Most of all, the increase in copeptin levels at baseline could reveal an advanced stage in the V1R desensitization process as described in severe HF, thus predicting the enormous need for AVP during the PCVS to overcome a rapidly increasing peripheral insensitivity. Recently, several studies have suggested that the use of 1-desamino-8-d-arginine-vasopressin (dDAVP) in this setting would reduce the need for high doses of NE and related adverse effects [29]. A recent meta-analysis showed that the precocious administration of low dose of dDAVP would reduce the rate of perioperative complications in patients undergoing elective and emergency cardiac surgery (OR 0.33, 95% CI 0.20–0.54) [30]. Although a wide heterogeneity was present among the selected papers, the VANCS trial, a double-blind randomized controlled study characterized by the largest sample size, showed a significant reduction in mortality and in postoperative complications in patients treated with dDAVP (0.01–0.06 UI/min) instead of NE (10–60 μg/min) in case of postoperative vasoplegia (unadjusted HR 0.55, 95% CI 0.38–0.80; p = 0.0014) [31].
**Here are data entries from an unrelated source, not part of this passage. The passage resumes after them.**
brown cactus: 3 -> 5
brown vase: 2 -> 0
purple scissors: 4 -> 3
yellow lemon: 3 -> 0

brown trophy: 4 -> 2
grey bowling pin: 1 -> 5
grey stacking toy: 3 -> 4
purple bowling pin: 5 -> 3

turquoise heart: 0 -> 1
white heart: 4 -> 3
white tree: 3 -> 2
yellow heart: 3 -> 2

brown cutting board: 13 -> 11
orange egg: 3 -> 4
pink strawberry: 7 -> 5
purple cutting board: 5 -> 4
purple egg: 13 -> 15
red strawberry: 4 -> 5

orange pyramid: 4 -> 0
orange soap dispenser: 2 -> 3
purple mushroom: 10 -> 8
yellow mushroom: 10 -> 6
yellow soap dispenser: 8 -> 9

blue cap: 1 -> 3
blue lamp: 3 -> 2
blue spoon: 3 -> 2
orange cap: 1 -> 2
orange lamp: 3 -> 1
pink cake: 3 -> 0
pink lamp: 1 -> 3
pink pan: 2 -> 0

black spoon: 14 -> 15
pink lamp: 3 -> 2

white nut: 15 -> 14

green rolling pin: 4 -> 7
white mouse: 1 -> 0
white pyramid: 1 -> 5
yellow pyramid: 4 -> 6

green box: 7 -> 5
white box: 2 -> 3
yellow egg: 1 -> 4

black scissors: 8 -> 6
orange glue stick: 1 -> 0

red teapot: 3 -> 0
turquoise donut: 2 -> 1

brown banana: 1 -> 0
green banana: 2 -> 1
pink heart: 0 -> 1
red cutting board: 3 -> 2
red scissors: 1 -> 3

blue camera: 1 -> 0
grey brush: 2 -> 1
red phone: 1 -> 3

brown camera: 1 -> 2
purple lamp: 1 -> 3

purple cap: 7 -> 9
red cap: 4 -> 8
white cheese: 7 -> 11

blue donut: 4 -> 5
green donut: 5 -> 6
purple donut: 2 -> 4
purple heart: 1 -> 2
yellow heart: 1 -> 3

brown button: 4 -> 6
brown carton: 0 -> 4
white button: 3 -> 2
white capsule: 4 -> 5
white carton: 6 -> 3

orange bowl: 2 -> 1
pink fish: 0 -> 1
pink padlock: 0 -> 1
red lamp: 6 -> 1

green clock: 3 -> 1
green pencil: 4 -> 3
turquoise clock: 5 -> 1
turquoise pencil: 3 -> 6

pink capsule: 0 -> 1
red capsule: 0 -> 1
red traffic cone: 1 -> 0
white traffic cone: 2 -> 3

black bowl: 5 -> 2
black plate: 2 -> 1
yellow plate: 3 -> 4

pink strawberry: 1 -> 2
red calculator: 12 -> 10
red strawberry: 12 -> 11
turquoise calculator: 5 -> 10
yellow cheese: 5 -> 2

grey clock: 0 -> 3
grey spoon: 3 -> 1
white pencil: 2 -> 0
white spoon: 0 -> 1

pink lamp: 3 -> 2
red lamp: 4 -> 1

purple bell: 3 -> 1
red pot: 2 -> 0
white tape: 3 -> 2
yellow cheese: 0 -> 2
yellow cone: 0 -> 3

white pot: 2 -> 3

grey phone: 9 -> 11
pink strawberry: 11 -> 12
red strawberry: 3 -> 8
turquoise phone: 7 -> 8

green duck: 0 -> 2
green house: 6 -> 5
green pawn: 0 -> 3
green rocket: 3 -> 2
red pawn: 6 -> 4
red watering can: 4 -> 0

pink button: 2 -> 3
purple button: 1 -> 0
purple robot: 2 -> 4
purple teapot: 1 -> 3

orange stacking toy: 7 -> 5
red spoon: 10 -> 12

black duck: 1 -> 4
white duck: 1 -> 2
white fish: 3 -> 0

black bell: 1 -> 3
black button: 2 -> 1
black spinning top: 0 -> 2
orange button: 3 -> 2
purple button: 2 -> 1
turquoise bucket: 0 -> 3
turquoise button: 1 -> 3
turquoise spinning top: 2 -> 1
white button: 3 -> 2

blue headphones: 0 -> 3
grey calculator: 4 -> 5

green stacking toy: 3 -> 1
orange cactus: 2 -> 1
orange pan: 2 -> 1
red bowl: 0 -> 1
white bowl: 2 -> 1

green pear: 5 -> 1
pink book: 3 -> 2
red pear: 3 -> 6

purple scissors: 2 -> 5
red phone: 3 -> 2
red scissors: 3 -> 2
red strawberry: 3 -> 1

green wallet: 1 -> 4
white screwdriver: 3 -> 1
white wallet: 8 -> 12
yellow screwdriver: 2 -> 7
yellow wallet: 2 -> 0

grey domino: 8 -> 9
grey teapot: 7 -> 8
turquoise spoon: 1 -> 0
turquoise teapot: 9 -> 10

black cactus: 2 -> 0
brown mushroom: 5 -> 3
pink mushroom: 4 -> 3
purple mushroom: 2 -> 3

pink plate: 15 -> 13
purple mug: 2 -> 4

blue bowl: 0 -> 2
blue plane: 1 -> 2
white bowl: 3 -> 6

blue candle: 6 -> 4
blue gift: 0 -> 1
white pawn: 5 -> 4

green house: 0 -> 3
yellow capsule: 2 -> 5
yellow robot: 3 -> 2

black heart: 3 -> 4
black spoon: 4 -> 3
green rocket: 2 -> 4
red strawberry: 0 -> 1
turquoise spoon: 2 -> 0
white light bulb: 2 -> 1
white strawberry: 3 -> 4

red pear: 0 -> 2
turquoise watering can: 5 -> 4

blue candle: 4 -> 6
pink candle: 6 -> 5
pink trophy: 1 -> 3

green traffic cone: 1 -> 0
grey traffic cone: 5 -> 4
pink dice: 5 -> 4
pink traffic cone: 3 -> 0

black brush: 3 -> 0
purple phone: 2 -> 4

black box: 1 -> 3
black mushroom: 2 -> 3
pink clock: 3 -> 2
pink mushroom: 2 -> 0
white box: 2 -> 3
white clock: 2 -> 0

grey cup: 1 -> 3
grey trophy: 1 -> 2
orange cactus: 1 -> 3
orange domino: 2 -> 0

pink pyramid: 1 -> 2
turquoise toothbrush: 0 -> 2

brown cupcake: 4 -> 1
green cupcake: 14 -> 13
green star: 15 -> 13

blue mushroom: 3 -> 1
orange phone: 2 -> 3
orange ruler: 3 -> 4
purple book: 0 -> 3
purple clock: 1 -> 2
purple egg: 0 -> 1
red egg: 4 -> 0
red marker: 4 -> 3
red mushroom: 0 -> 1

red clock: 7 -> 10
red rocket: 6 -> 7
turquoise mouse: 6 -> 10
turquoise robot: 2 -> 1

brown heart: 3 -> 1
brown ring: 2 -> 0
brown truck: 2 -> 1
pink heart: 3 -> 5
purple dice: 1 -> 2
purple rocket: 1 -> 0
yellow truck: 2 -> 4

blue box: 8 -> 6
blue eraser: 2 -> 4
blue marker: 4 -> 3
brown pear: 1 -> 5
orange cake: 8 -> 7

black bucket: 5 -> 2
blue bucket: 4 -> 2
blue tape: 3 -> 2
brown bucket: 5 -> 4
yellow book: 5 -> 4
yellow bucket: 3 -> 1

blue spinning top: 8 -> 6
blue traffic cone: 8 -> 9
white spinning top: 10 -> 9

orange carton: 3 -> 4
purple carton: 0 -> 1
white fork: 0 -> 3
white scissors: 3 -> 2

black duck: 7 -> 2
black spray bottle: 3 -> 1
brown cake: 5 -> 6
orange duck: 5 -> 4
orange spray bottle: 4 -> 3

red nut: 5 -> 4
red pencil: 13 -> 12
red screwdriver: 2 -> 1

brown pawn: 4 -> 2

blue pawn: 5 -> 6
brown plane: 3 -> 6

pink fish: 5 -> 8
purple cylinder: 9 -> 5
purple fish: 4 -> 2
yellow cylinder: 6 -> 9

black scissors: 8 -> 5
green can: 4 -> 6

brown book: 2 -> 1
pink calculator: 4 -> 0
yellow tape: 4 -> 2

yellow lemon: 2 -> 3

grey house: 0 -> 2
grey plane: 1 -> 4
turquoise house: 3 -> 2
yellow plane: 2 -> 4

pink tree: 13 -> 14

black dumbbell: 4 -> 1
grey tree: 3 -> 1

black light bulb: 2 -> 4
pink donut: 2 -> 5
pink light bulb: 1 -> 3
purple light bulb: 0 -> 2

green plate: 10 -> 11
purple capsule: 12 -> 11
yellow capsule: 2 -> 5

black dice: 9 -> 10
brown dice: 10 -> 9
In this context, our data offer a new and more accurate preoperative copeptin cutoff to predict PCVS (> 16.9 pmol/L). In 2011, Colson et al. [26] have already suggested that preoperative copeptin  > 9.43 pmol/L could predict CPB-related vasoplegia. Nevertheless, in their cohort, PCVS as well as higher copeptin levels resulted associated to higher cardiovascular functional class, significantly reduced LVEF and hyponatremia; thus, suggesting that post-surgical PCVS is simply predicted by severe HF. Instead, the present copeptin cutoff is not only characterized by an acceptable accuracy and likelihood ratios (AUC 0.86, − LR 0.13), but also is obtained from a homogeneous cohort of cardiopathic patients with preserved LVEF.

Our research has some limitations. First, the protocol was designed to perform the ACTH tests 24 h before surgery, so patients hospitalized on the day of surgery and emergencies were excluded from the study. Second, no HPA axis evaluation was repeated in the first day after the intervention to identify possible CPB-related CIRCI. Finally, the number of PCVS subjects is relatively small, imposing a limited number of covariates at regression analysis.

Conclusion

Preoperative secondary corticosteroid insufficiency is not an evident risk factor for PCVS and a routinely assessment of HPA axis function might be useless. Nevertheless, hydrocortisone prophylactic treatment in patients undergoing CPB surgery should be considered because of the high risk of CIRCI induced by extracorporeal circulation. Basal preoperative copeptin predicts in our cohort the occurrence of PCVS more accurately than previously reported risk factors. Routine evaluation of preoperative copeptin could be considered to identify high-risk subjects who deserve to be treated with dDAVP in case of vasoplegia.